[[ INPUT DATA open ]]

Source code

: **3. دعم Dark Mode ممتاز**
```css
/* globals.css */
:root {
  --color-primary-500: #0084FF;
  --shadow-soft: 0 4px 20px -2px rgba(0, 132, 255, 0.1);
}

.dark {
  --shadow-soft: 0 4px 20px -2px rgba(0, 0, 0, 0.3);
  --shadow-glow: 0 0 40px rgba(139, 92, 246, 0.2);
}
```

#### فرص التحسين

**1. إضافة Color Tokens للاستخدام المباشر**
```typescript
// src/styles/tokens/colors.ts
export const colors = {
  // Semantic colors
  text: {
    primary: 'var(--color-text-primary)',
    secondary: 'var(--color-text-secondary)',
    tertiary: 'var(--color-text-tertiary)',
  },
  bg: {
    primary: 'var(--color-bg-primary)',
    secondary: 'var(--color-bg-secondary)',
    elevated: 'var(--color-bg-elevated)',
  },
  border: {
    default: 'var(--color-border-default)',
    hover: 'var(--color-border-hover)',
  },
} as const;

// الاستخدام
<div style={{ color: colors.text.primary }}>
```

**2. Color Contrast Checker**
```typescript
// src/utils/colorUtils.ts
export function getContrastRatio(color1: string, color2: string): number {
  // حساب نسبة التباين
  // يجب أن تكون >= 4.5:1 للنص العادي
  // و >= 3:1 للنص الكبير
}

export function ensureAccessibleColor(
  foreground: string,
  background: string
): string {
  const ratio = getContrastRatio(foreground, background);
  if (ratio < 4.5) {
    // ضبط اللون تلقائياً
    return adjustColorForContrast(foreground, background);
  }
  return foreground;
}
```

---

[[ INPUT DATA closed ]]

ASSIGNMENT
When the word "primary" occurs in a line above, list that line.

WRITTEN RESPONSE
  --color-primary-500: #0084FF;
    primary: 'var(--color-text-primary)',
    primary: 'var(--color-bg-primary)',
<div style={{ color: colors.text.primary }}>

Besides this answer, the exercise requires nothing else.